- _Dataset entries_

BEGIN

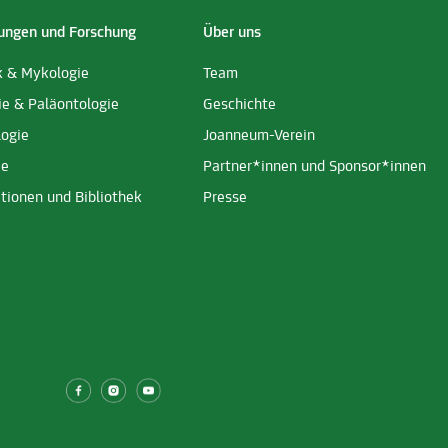
ngen und Forschung
Über uns
k & Mykologie
Team
ie & Paläontologie
Geschichte
logie
Joanneum-Verein
ie
Partner*innen und Sponsor*innen
tionen und Bibliothek
Presse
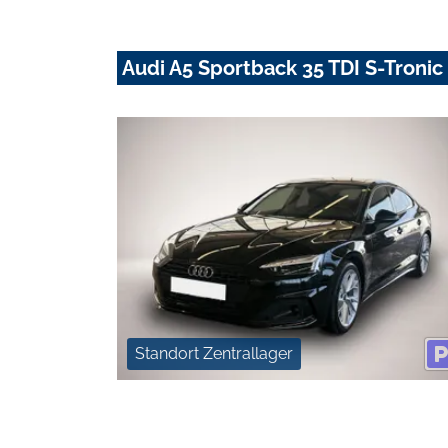
Audi A5 Sportback 35 TDI S-Troni
Standort Zentrallager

END

- _Requirement_
All the records above must be retyped exactly, except for their pictures.

- _Task solution_
ngen und Forschung
Über uns
k & Mykologie
Team
ie & Paläontologie
Geschichte
logie
Joanneum-Verein
ie
Partner*innen und Sponsor*innen
tionen und Bibliothek
Presse
Audi A5 Sportback 35 TDI S-Troni
Standort Zentrallager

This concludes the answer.